The more research I did on situations like hers, the more common I discovered it was. You find stories of people who lose hundreds of pounds, only to regain most of it, or all of it, or end up even bigger than when they started. How can that happen? How can you regain when you know how good it feels to be healthy, to be properly fed, to finally do right by your body?
Right now, I'm where Julia left off weight-wise ... fighting my way through the first decade of onederland, hoping to get safely into the 180s and continue to work my way towards my long-term goal. That, among other reasons, is part of why I've been blogging less. And even though I can't begin to understand her emotional specifics, I am finding myself confused and conflicted and wishing for the attitude I had thirty, sixty, ninety, over a hundred pounds ago.
This is what I wanted - this is what I worked so hard for - so why am I struggling *now*?
It seems counterintuitive.
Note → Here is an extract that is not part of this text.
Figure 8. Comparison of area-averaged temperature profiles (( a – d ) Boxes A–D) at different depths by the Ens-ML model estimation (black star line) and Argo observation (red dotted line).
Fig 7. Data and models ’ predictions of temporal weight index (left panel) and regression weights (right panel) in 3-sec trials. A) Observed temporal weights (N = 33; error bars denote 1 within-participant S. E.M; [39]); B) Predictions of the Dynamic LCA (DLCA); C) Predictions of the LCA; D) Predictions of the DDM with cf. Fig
For so long, it was so easy to say no to processed junk and empty calories, to try and beat the clock on Saturdays and finish my 1200 calorie elliptical workout before the gym closed, to not eat the calories I burned exercising. The beginning is when it's supposed to be tough, right? Logic says getting started should be hard, not staying the course.
Well, maybe not.
As exciting as it is, and as hopeful as we are that we'll get there, onederland is still a terrifying place for those of us who are fighting tooth and nail against the odds. The paradox of weighing 345 pounds is that you know (and are told) that you need to be willing to fight hard and change so much of your life in order to get healthy, even though you know (and are told) that statistically, you either (a) won't make it to your goal or (b) won't be successful long-term with maintenance if you do make it. Every day, I wake up wanting to be my healthiest and feel my best. And even though these ideas are at the front of my mind, in the back still lurks the voice whispering that it doesn't matter what I want, I am not meant to succeed at this. Some days, it's easy to scream back Like hell I won't, and I work out and eat well. But when the rest of life gets stressful and it feels like you're giving all you have to fight simply for your sanity, this tends to be an easy place to concede.
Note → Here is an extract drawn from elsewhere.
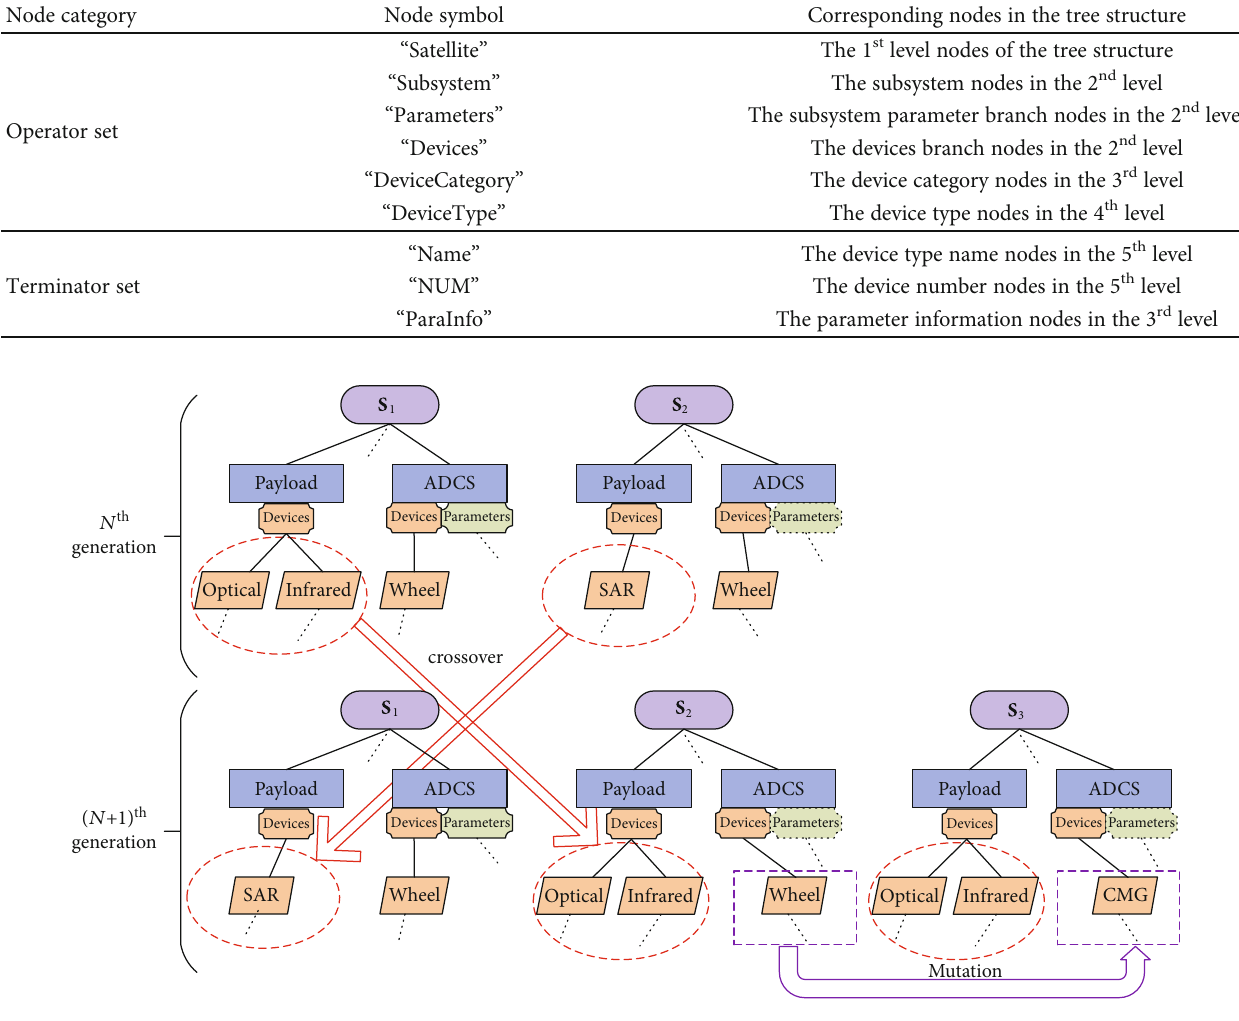
Table 1: De fi nition of operator set and terminator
I've written on this several times before, so bear with me, but I'm so damn close. This isn't every other time. I haven't lost three pounds, or ten, or thirty. I've lost 150 pounds. And I only have about 40-60 more to go. I think that when Ben wrote about his own struggles with the last few pounds, he summed it up perfectly: the last few pounds are the hardest because they matter the least. I'm not 345 pounds anymore. My struggles now are not what they were then, both physically and mentally. I eat well most of the time - I have off days, but so does everyone. I stay active. I'm happy and self-confident and incredibly different from the girl I used to be - again, with the occasional off day, but overwhelmingly, I couldn't be happier with who, what, and where I am right now.
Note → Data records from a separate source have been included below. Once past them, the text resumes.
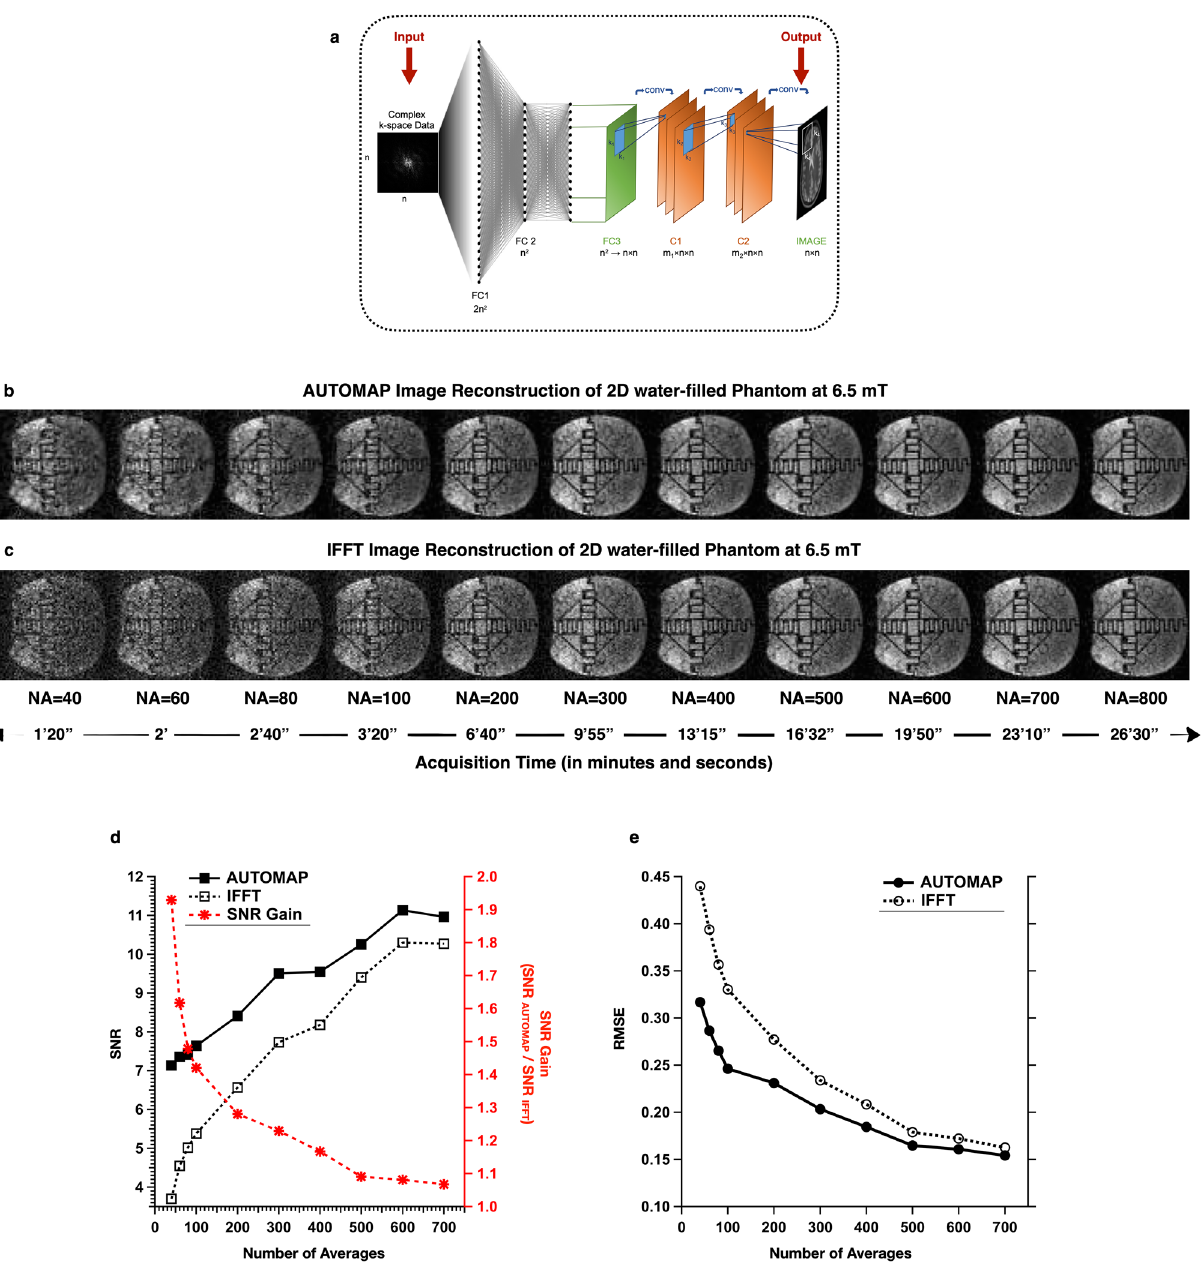
Figure 1. AUTOMAP neural network architecture and AUTOMAP image reconstruction at 6.5 mT—( a ) the neural network architecture adapted from 10 —the input to the network is the complex k -space data and the real and imaginary outputs are combined to form the final image. The network is comprised of two fully connected layers followed by two convolutional layers. ( b , c ) Comparison of AUTOMAP reconstruction with IFFT reconstruction for 2D imaging in a water-filled structured phantom—Images were acquired with a bSSFP sequence (matrix size = 64 × 64, TR = 31 ms at 6.5 mT. The number of signal averages (NA) increases from left to right with their respective scan time shown below. ( b ) Upper panel shows AUTOMAP-reconstructed images and ( c ) the lower panel shows same image reconstructed with IFFT. The window level of reconstructed images ( b , c for each NA) is identical. ( d ) SNR Analysis of the 2D phantom dataset as a function of the different number of averages. The mean SNR versus NA is plotted on the left axis for AUTOMAP (filled square) and IFFT (open square). The SNR gain over IFFT is plotted (in red) on the right axis. ( e ) The Root Mean Square Error (RMSE) of the AUTOMAP reconstructed images (filled circle) and the IFFT reconstructed images (open circle) were evaluated with respect to the 800-average IFFT reconstructed image as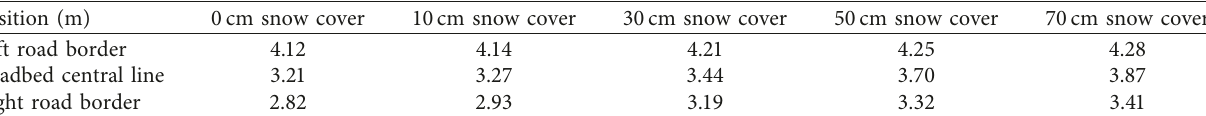
Figure 11: The frozen soil upper limit under the roadbed on October 1 after 30years of roadbed operation. Table 4: Frozen soil upper limit of roadbed under different thickness of snow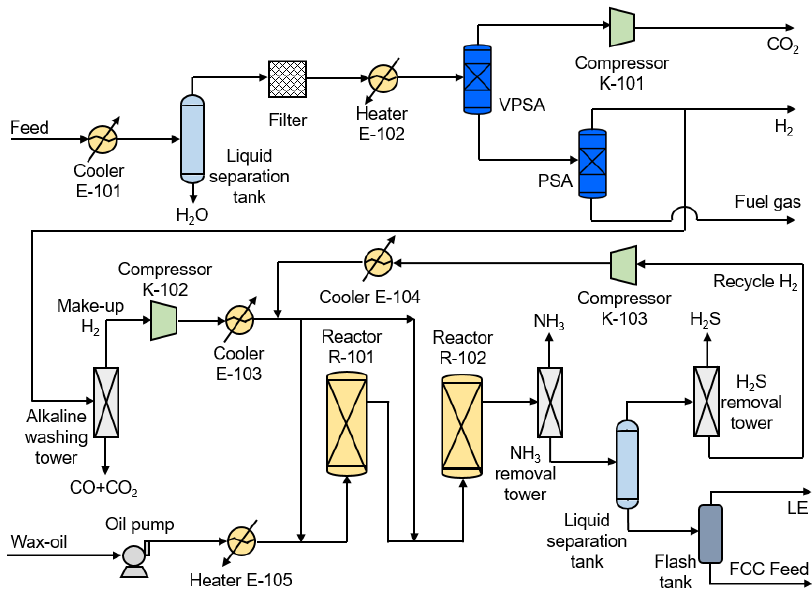
Figure 2. The schematic diagram of the CPGH (Conventional PSA Separation for H2/CO2 of Shifted Syngas and Gasoil Hydrogenation) Syngas and Gasoil Hydrogenation) process.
So, Julia, wherever you are, I hope that all is well with you. I can't possibly understand the specifics of your unique situation, but for what it's worth, I still think of you and how strong and brave you are. I hope you're happy and healthy and in love with life. With you in mind, I'm going to keep making as many good decisions as possible, and hope that I can be someone's Jewlia Goulia. That someone might be as affected by my story as I was by yours. That someone might read what I have to say and realize that even though I'm fighting against the odds, I'm still out there fighting. That I do the best I can with what I have, I give it my all. And that folks understand when I need to refocus a bit on my offline self.